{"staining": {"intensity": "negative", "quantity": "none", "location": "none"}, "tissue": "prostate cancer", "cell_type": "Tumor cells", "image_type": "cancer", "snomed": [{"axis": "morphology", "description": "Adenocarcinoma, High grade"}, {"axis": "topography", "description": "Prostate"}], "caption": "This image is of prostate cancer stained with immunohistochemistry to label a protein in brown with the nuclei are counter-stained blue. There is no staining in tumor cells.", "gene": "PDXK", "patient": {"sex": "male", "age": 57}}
□ □ □ □ □ □ □
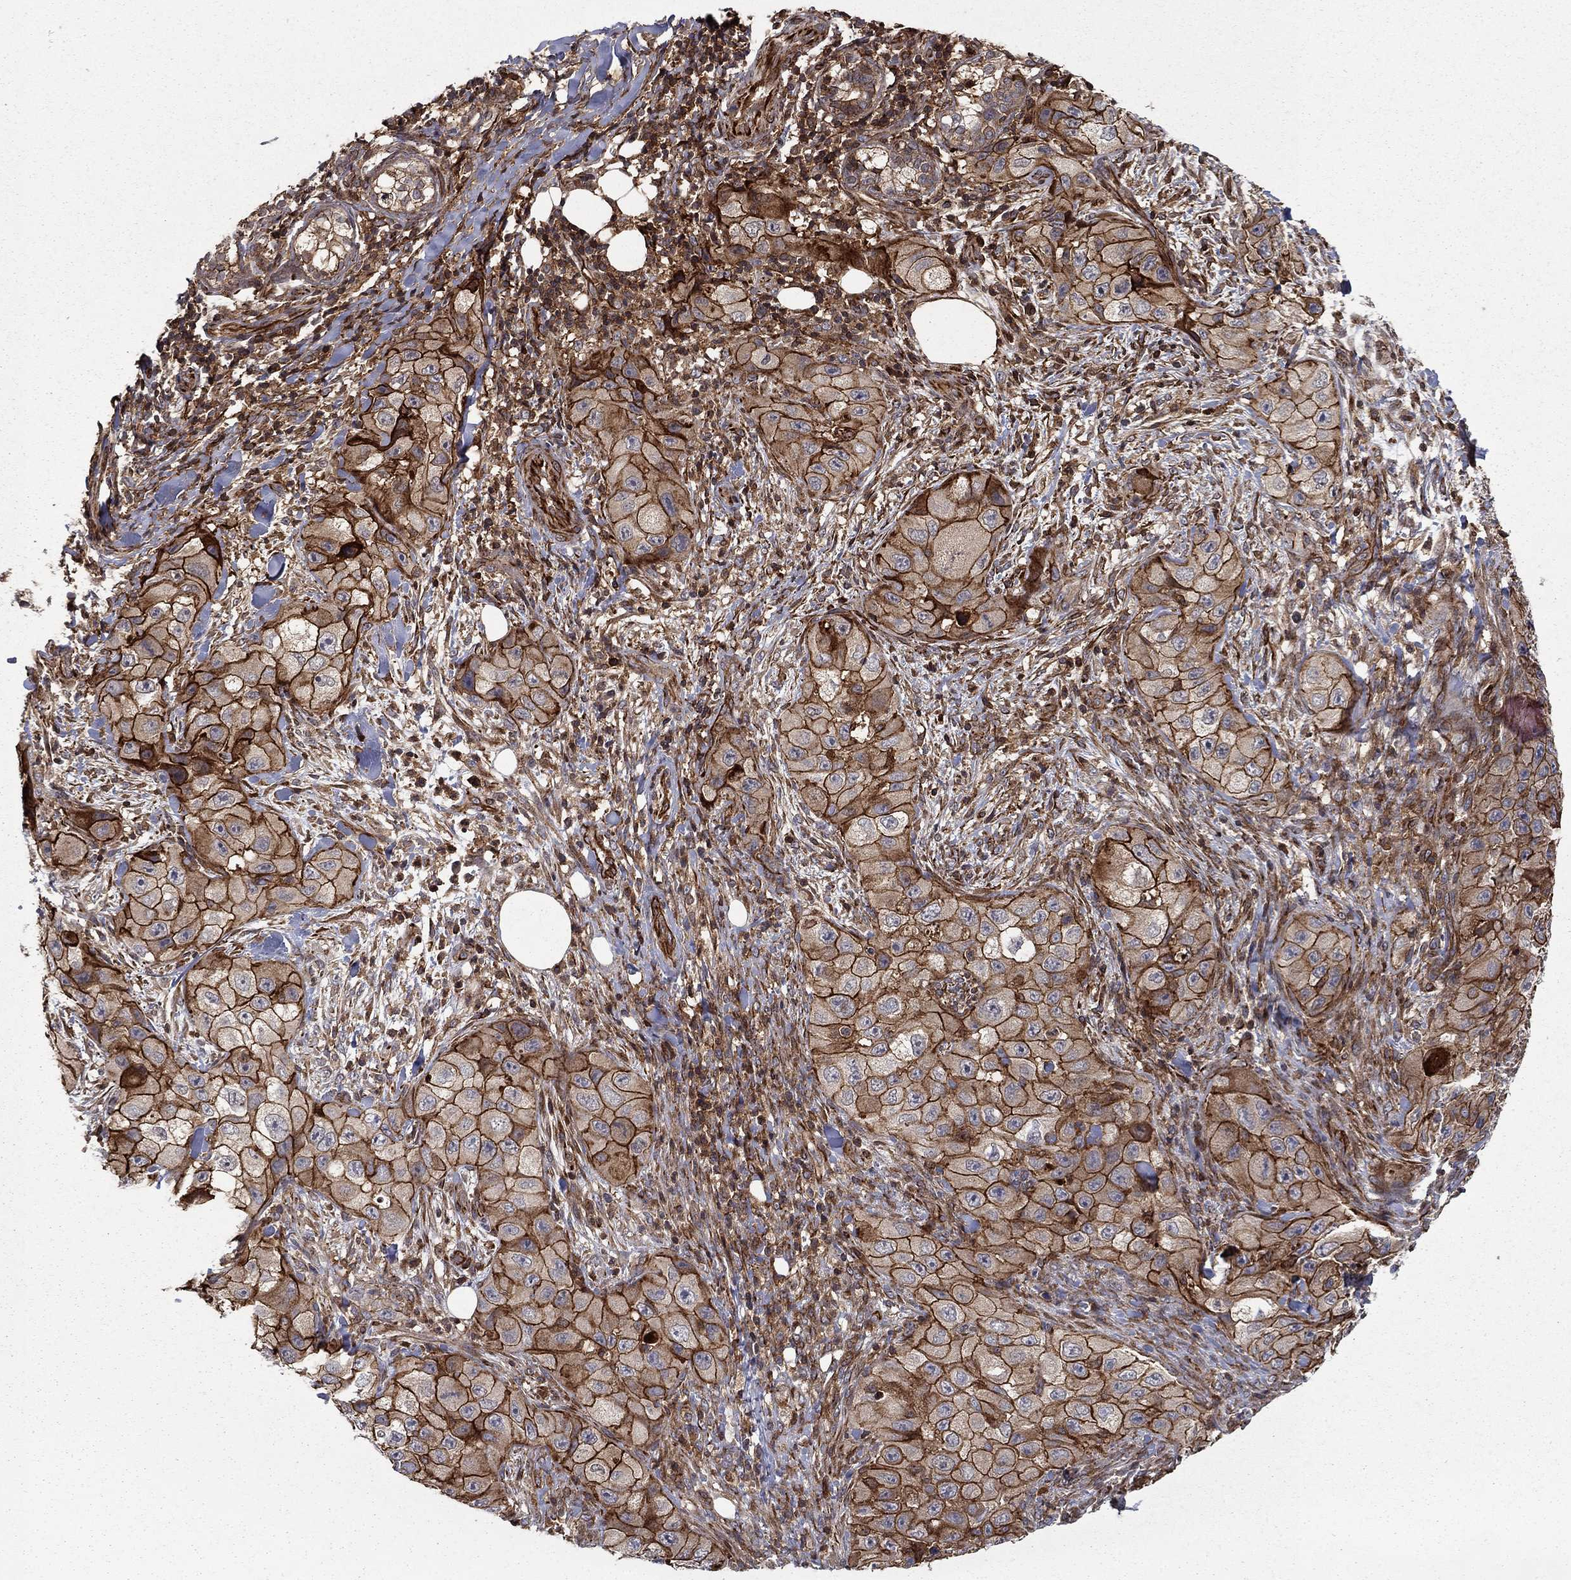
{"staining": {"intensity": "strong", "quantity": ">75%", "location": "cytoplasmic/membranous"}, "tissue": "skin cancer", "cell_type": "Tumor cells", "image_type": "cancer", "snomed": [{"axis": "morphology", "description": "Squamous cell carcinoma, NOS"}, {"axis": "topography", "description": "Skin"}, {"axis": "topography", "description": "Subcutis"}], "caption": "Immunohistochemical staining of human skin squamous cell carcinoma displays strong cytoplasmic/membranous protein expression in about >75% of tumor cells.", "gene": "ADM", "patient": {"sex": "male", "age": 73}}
□ □ □ □ □ □ □
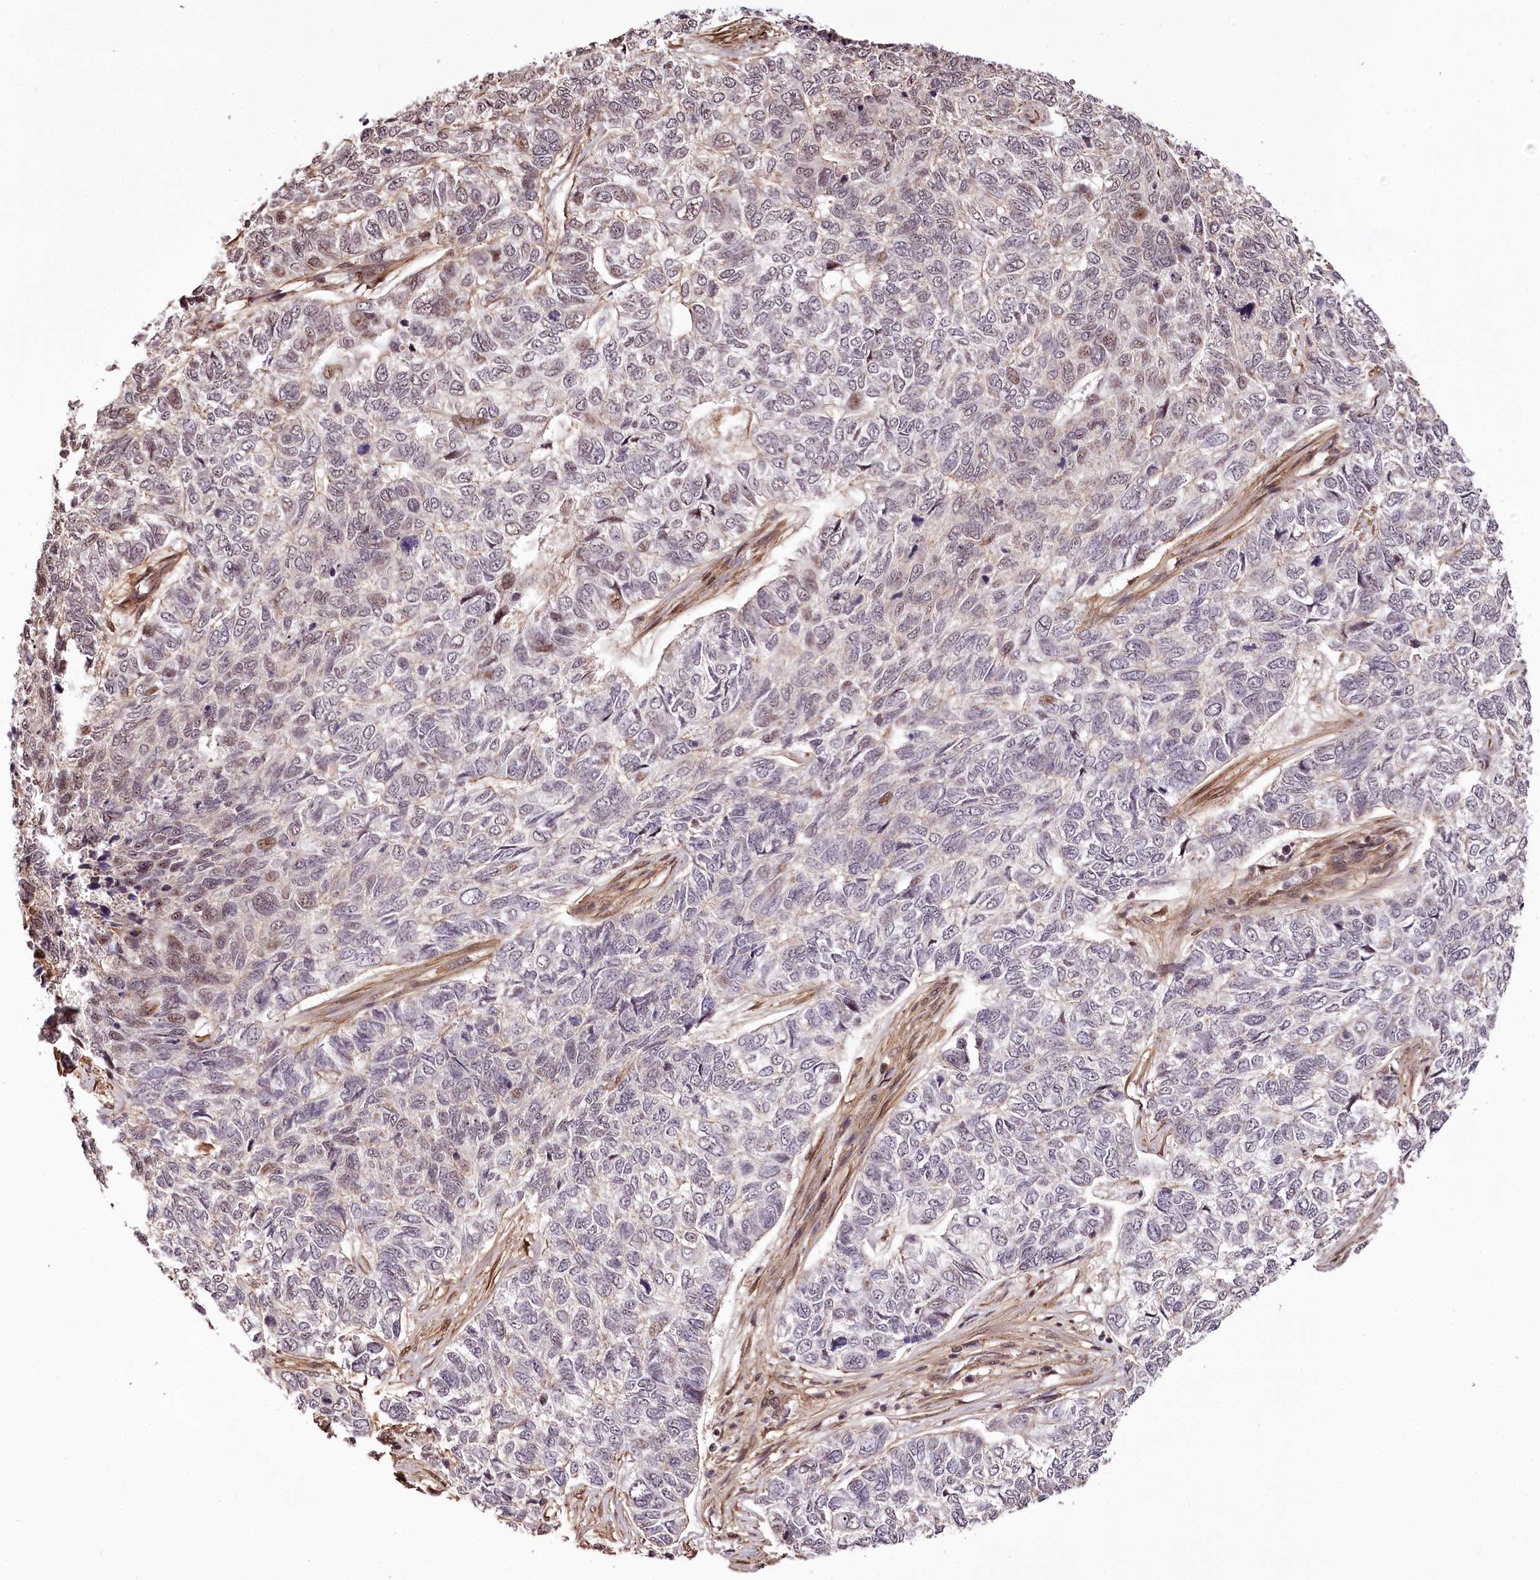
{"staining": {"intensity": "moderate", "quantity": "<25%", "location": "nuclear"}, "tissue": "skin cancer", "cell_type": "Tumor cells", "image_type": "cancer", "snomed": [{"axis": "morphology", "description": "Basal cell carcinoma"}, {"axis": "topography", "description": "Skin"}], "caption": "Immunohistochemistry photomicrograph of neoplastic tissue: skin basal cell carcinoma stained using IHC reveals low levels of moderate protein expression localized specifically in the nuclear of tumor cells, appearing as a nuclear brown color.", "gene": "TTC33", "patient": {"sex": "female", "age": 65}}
□ □ □ □ □ □ □
__INSTRUCTIONS FOR THE TASK__.
Each line of the listing above that includes the word "expression" should be copied.

__OUTPUT__.
{"staining": {"intensity": "strong", "quantity": ">75%", "location": "cytoplasmic/membranous"}, "tissue": "skin cancer", "cell_type": "Tumor cells", "image_type": "cancer", "snomed": [{"axis": "morphology", "description": "Squamous cell carcinoma, NOS"}, {"axis": "topography", "description": "Skin"}, {"axis": "topography", "description": "Subcutis"}], "caption": "Immunohistochemical staining of human skin squamous cell carcinoma displays strong cytoplasmic/membranous protein expression in about >75% of tumor cells.", "gene": "ADM", "patient": {"sex": "male", "age": 73}}
{"staining": {"intensity": "moderate", "quantity": "<25%", "location": "nuclear"}, "tissue": "skin cancer", "cell_type": "Tumor cells", "image_type": "cancer", "snomed": [{"axis": "morphology", "description": "Basal cell carcinoma"}, {"axis": "topography", "description": "Skin"}], "caption": "Immunohistochemistry photomicrograph of neoplastic tissue: skin basal cell carcinoma stained using IHC reveals low levels of moderate protein expression localized specifically in the nuclear of tumor cells, appearing as a nuclear brown color.", "gene": "TTC33", "patient": {"sex": "female", "age": 65}}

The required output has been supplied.